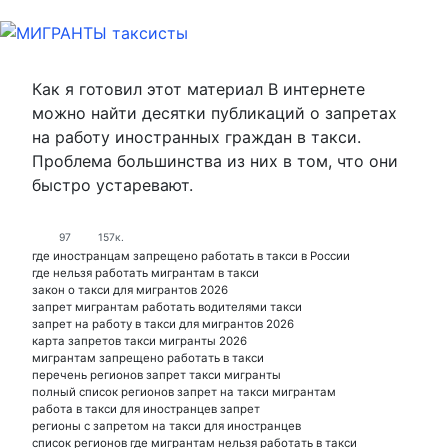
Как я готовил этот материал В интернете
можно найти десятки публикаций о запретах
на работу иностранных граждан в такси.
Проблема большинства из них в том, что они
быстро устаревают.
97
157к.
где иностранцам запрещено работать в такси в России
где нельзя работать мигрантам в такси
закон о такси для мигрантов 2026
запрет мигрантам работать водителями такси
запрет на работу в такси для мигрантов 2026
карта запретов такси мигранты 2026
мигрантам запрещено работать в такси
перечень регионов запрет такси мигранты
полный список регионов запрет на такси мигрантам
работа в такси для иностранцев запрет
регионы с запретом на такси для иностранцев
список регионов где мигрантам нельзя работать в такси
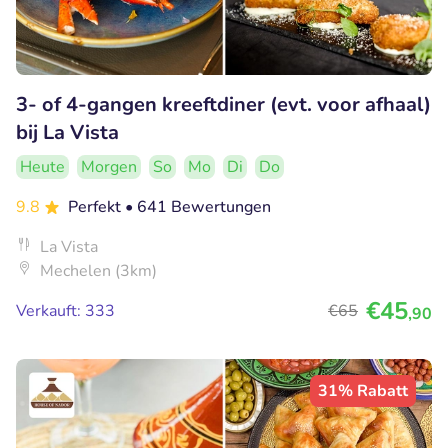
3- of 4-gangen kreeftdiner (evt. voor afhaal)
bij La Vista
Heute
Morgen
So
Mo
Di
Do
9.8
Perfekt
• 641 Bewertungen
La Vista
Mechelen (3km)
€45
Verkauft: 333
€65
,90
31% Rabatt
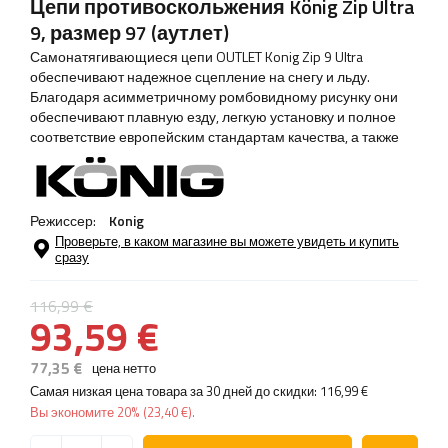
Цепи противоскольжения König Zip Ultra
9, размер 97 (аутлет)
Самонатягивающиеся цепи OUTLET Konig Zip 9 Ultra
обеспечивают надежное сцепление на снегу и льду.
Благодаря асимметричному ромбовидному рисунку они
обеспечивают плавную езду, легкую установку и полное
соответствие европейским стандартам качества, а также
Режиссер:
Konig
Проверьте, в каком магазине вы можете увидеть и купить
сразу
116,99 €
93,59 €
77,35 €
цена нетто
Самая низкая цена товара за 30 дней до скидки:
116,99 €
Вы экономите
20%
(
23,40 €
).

*Required action:* From the line containing "регионы с запретом на такси для иностранцев" down to the final line of the listing above, write out only those lines exactly as they are, minus the pictures.

*Answer area:*
регионы с запретом на такси для иностранцев
список регионов где мигрантам нельзя работать в такси
3- of 4-gangen kreeftdiner (evt. voor afhaal)
bij La Vista
Heute
Morgen
So
Mo
Di
Do
9.8
Perfekt
• 641 Bewertungen
La Vista
Mechelen (3km)
€45
Verkauft: 333
€65
,90
31% Rabatt
Цепи противоскольжения König Zip Ultra
9, размер 97 (аутлет)
Самонатягивающиеся цепи OUTLET Konig Zip 9 Ultra
обеспечивают надежное сцепление на снегу и льду.
Благодаря асимметричному ромбовидному рисунку они
обеспечивают плавную езду, легкую установку и полное
соответствие европейским стандартам качества, а также
Режиссер:
Konig
Проверьте, в каком магазине вы можете увидеть и купить
сразу
116,99 €
93,59 €
77,35 €
цена нетто
Самая низкая цена товара за 30 дней до скидки:
116,99 €
Вы экономите
20%
(
23,40 €
).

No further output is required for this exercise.